Definition of g, γ, and C _r

The analytical model used in this work uses parameters g and γ to describe the chromatic aberrations of the spectrally broad laser beam:

$$g=1+\frac{2{w}_{0}^{{\prime} }}{{w}_{0}}{\omega }_{0},\,\gamma=\frac{{f}^{{\prime} }}{{z}_{r}}{\omega }_{0}$$

(1)

where w₀ is the beam waist, f is the focal position, z_r is the Rayleigh length, and the prime sign stands for a derivative with respect to frequency ω evaluated at the central frequency, which is in our case ω₀ = 2.356 rad/fs. In addition, the ΔCEP(x,y,z) is also a function of the spectral phase, i.e., in the first approximation chirp. Throughout this work we use a relative chirp defined as \({C}_{r}=2{{{{{\rm{ln}}}}}}\left(2\right)C/{\tau }^{2}\), where \(C\) is the chirp. For a pulse with a spectrum \(E\left(\omega \right)=\sqrt{S(\omega )}\,{{\exp }}\left(-i\varphi \left(\omega \right)\right)\), \( C=2{\varphi }^{{{{\hbox{'}}}{{\hbox{'}}}}}\left({\omega }_{\mathit 0}\right)\), i.e., the chirp is equivalent to the group velocity dispersion and can be estimated from the second derivative of spectral phase at the central frequency.

Model for calculating CEP spatial maps

To model the ΔCEP(x,y,z) spatial map, we used an analytical formula from⁴⁵:

$$\Delta {{{{{\rm{CEP}}}}}}\left(r,\,z\right)= -{{{\tan }}}^{-1}\left(\frac{z}{{z}_{r}}\right)+\frac{1-2\frac{{r}^{2}}{{w}^{2}\left(z\right)}}{1+{\left(\frac{z}{{z}_{r}}\right)}^{2}}\times \left[G\left(\frac{z}{{z}_{r}}\right)+\Gamma {\left(\frac{z}{{z}_{r}}\right)}^{2}\right]\\ +\left[\Gamma+{2C}_{r}\right]\frac{{r}^{2}}{{w}^{2}(z)}$$

(2)

where

$$G=g-2\gamma {C}_{r},\,\Gamma={{{{\gamma }}}}+2{{{{g}}}}{{{{{C}}}}}_{r}$$

(3)

with a radial coordinate \({r}^{2}={x}^{2}+{y}^{2}\) and z being the distance along the optical axis. We use the Eq. (2) in Figs. 3–5 as well as for selected cases of C_r and g in the Supplementary information. The model clearly shows how the parameters g, γ or C_r (representing the first approximation of the spectral characteristic of the laser beam) can modify the CEP evolution in space.

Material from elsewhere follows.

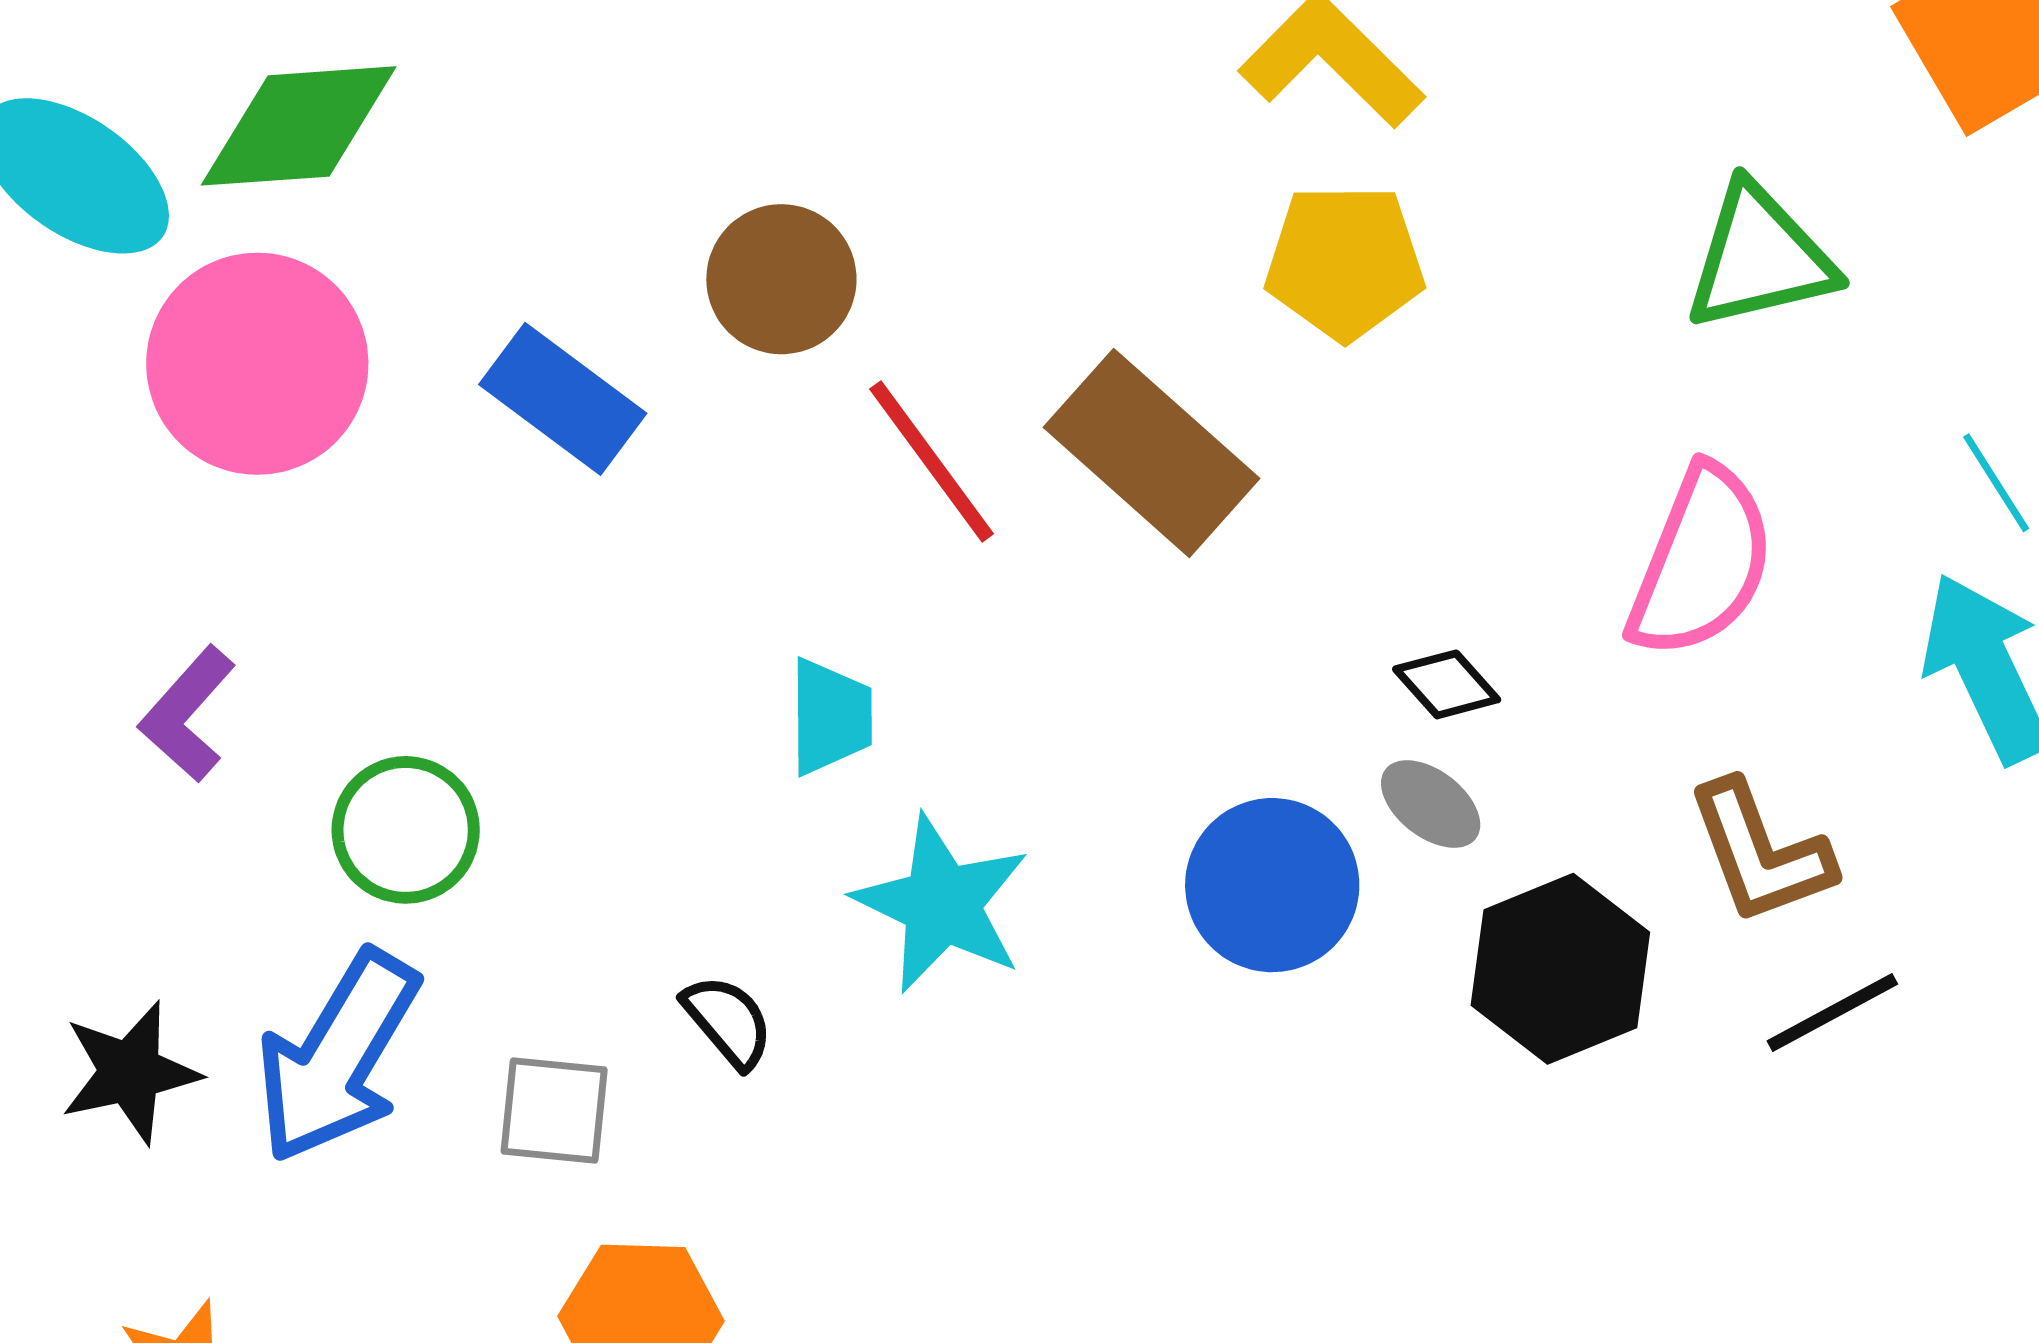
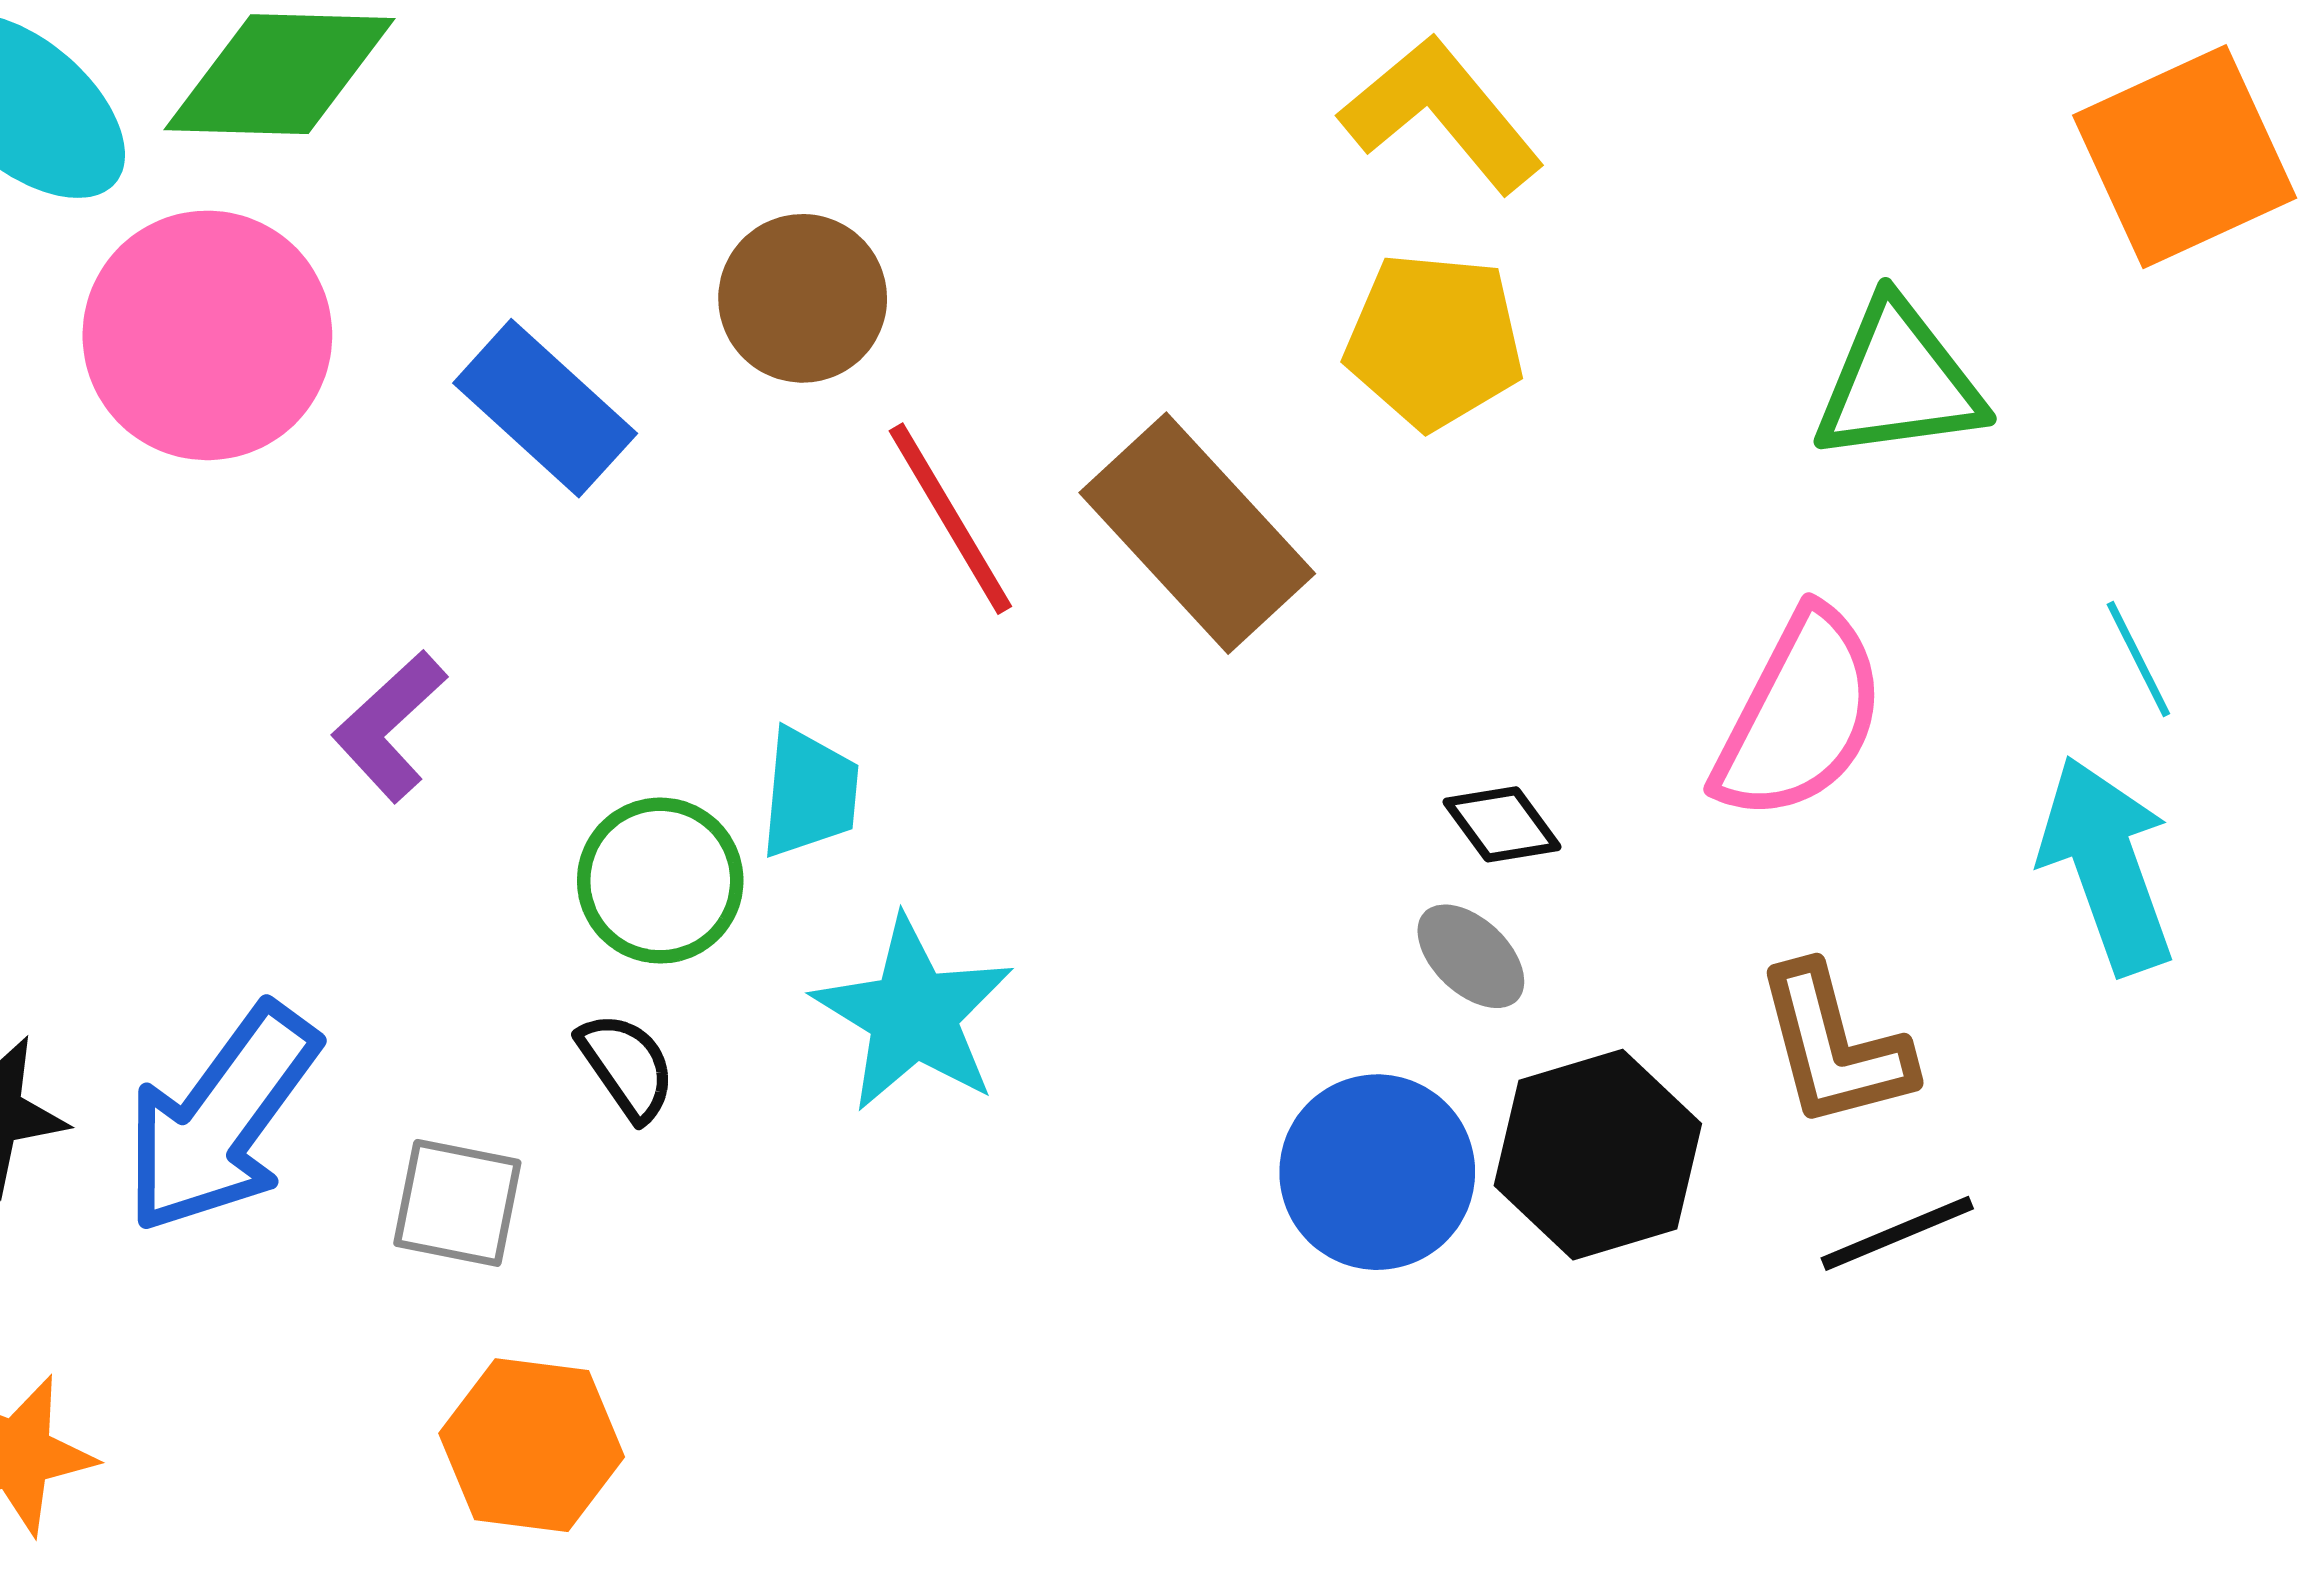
purple L-shape: (187, 714) -> (390, 726), moved
green circle: (406, 830) -> (660, 881), moved
blue circle: (1272, 885) -> (1377, 1172), moved
black semicircle: (728, 1021) -> (627, 1066), moved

Relation between pupil function and CEP

We showed that a shaping of the phase front of the pupil function with SLM can affect the CEP landscape. We would like to comment on the relationship between the pupil function and the CEP distributions around the laser focus. Although the SLM does not affect the CEP directly, it adds phase to the laser beam wavefronts which in turn is added to the focal phase distribution. Mathematically speaking, the distribution of the electric field in the focal plane is a Fresnel integral over the pupil function. Thus, shaping the pupil function has the potential to change the intensity and phase distribution about the focal plane. Clearly, the CEP phase is not just the phase of the wavefront, but it results from its relation to the pulse-front surfaces. Therefore, the complete relationship between the pupil function and the focal CEP phase requires demanding spatiotemporal modeling that is beyond the scope of this paper. Here, we decided to overcome this complexity and for the sake of proof-of-principle experiments, we do not aspire to prove the relationship between the pupil function and the focal CEP phase, but we intend to show that it is possible to realize a feedback loop where step-by-step optimization of a pupil function leads to a desired CEP phase distribution in the focus.